The House eventually passed its bill in May with no margin for error, 217-213.
Easier said than done
There are problems, however, with assuming that House and Senate Republicans are going to have any easier time coming up with a comprehensive bill than the Senate did.
It was just a few months ago that Republican senators were boastful that they could find consensus on a plan that would repeal and replace Obamacare on their own. The goal then was to pass something quickly and maybe avoid a messy conference altogether. The House would quickly pass the Senate bill and, send it to Trump and everyone could move on to tax reform having delivered on their long-standing campaign promise.
Only recently has it become clear to leadership that conference is the best strategy now.
During the marathon sessions this week, the thinking is that Republicans will be forced to go on record on various health care proposals. Most of them are expected to fall short of the votes they need, but it will give leadership a clearer indication of which strategy to pursue during conference.
Senate Republican Whip John Cornyn demurred when asked by reporters if leadership had the votes on a "skinny" repeal bill, changing the conversation to the importance of getting to a conference, instead.

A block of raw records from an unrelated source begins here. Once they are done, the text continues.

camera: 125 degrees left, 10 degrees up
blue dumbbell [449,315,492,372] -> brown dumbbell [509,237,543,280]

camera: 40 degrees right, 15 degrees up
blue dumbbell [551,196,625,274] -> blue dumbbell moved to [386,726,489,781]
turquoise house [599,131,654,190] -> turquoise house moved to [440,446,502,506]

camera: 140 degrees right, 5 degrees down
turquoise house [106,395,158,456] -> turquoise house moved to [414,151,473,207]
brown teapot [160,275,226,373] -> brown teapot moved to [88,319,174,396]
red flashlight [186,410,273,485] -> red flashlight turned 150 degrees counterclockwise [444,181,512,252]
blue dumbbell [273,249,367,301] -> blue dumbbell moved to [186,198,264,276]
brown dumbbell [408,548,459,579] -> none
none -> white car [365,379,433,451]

"The idea is to try to give people an opportunity to vote on everything they want to vote on and ultimately pass a bill that 50 senators can agree to with the idea of getting to a conference with that," Cornyn said.
Pressed again, Cornyn responded: "If we can pass a bill out of the Senate, we can work with the House."
What would a conference deal look like?
Entering a conference without agreement on their own replacement bill could put senators at a distinct disadvantage as the negotiate with the House, however. Already, the House of Representatives has a health care bill. They worked through their differences and found a way forward after fits and starts. Conference committees are also notoriously arcane and tedious not to mention there are still vast differences between the House's vision for an Obamacare replacement and the Senate's.
House Republicans passed a bill that would end the enhanced funding for Medicaid expansion in 2020 and would give individuals tax credits to buy insurance that were tied to their age, with an income cap.
Senate moderates, meanwhile, have tried to fight to extend Medicaid expansion funding in their states and phase it out beyond the 2020 marker. Senate moderates have also poured billions more into their proposed legislation to ease the transition for low-income people off of Medicaid expansion and to help lower premiums of high-cost patients.
The House bill, meanwhile, gave states the ability to let insurers charge consumers more based on their health history and to waive essential health benefits like maternity care and hospitalization. Versions of the Senate bill have chipped away at those protections, but moderates have made it clear that they are opposed to changes that go as far as the House's did.
In other words, waiting until a conference to find consensus among senators may make the process more grueling and uncertain.
"The differences between House Republicans and Senate Republicans are virtually irreconcilable," Senate Minority Leader Chuck Schumer, D-New York, said on the floor Wednesday morning. "So what is the point of conference?"
For now, however, Republicans are praising McConnell's ability to at least get them to this point.
"He pulled it out of the hat again. He's good at it," said Sen. Jeff Flake of Arizona. "He never quits so we're still working at it obviously, the end game, but at least we started."
Correction: Sen. Mike Rounds represents South Dakota.